Material provided:

------------------------------------------------

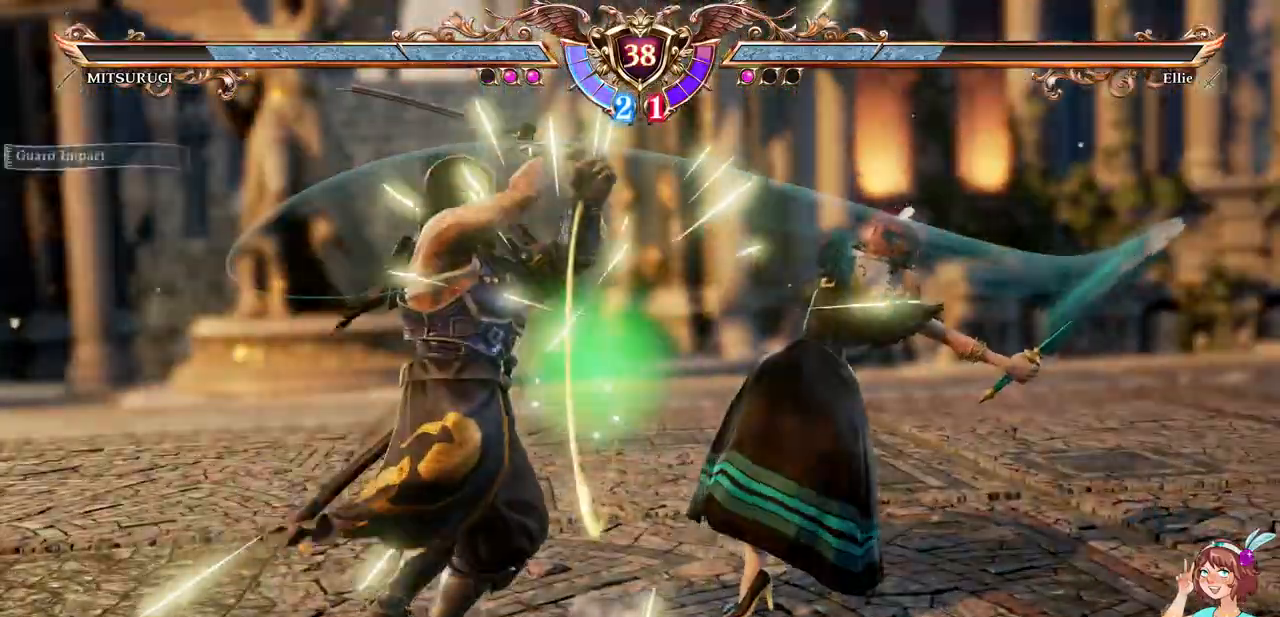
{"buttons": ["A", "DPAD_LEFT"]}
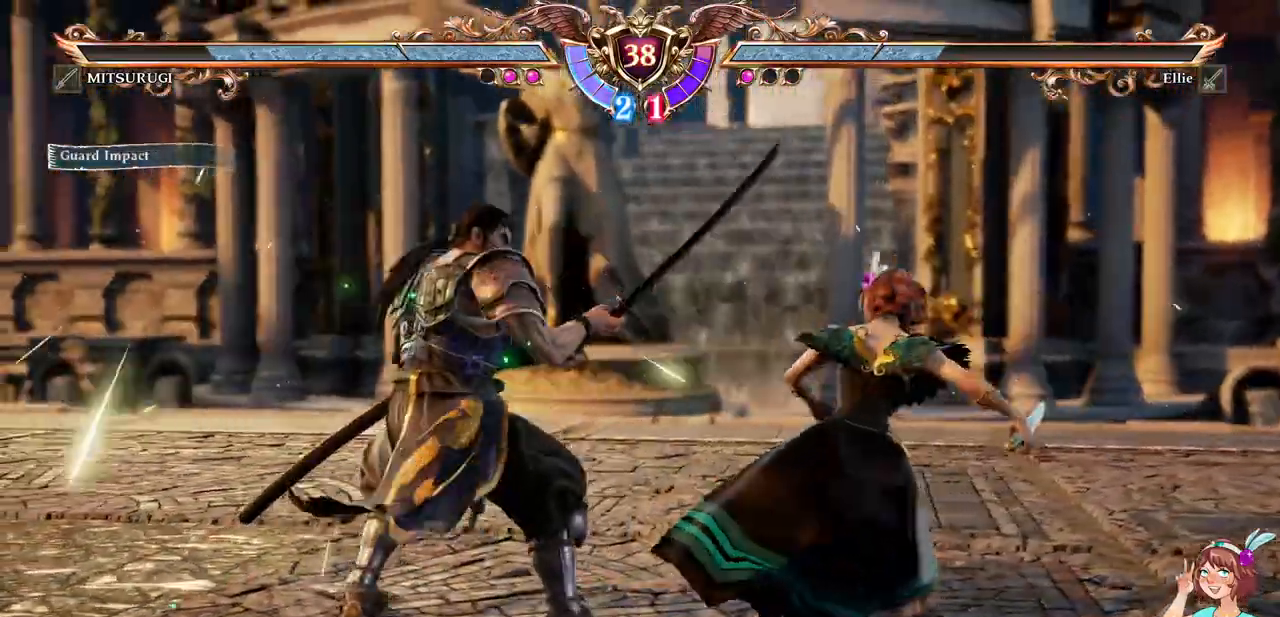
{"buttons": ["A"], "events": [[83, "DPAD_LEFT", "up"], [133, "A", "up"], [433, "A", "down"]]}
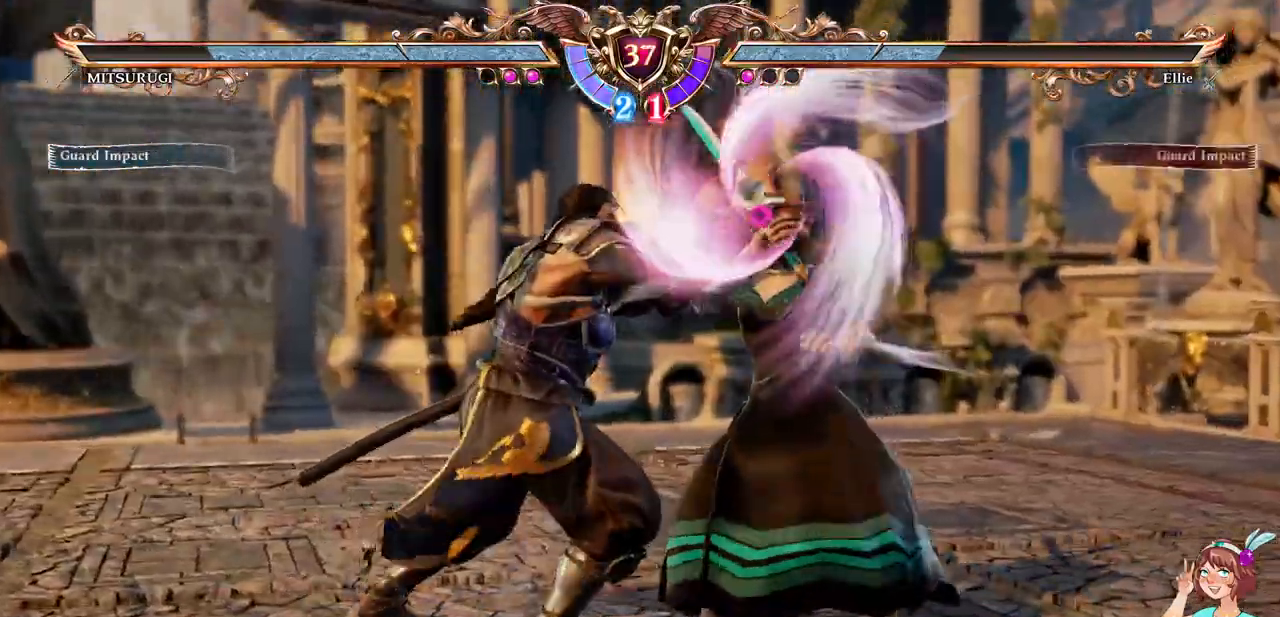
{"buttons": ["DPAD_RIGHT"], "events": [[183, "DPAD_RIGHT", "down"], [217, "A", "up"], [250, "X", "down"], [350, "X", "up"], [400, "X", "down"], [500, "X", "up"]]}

------------------------------------------------

Task directions: The job here is to find each line above with the word "down" and copy it.

Solved exercise:
{"buttons": ["A"], "events": [[83, "DPAD_LEFT", "up"], [133, "A", "up"], [433, "A", "down"]]}
{"buttons": ["DPAD_RIGHT"], "events": [[183, "DPAD_RIGHT", "down"], [217, "A", "up"], [250, "X", "down"], [350, "X", "up"], [400, "X", "down"], [500, "X", "up"]]}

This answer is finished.